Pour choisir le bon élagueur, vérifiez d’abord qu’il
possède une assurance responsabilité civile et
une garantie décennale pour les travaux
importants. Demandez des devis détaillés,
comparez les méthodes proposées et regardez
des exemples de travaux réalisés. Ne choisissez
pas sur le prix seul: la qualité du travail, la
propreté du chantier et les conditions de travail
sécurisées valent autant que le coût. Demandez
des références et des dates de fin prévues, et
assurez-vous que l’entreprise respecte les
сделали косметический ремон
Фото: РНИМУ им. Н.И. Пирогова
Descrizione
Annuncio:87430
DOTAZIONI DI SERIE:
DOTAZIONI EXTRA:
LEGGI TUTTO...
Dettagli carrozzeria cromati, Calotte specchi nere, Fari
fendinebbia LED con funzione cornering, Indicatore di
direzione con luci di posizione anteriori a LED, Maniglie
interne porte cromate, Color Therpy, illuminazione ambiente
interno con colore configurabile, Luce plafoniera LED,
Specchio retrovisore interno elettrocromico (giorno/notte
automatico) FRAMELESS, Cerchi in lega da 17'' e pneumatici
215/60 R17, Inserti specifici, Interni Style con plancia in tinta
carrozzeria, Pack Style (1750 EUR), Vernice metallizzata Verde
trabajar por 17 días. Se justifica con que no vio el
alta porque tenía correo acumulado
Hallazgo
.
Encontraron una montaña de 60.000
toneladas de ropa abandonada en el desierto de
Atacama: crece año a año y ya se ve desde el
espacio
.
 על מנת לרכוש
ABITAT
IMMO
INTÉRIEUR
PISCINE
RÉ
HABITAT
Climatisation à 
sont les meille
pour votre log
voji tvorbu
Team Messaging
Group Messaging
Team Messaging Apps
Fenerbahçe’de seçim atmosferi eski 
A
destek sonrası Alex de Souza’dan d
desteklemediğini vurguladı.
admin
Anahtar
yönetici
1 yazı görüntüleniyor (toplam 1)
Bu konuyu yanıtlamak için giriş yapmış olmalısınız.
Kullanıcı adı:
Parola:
########
Wherever "Demandez" occurs in the records above, copy the line it sits in.

**EXERCISE OUTPUT**:
importants. Demandez des devis détaillés,
sécurisées valent autant que le coût. Demandez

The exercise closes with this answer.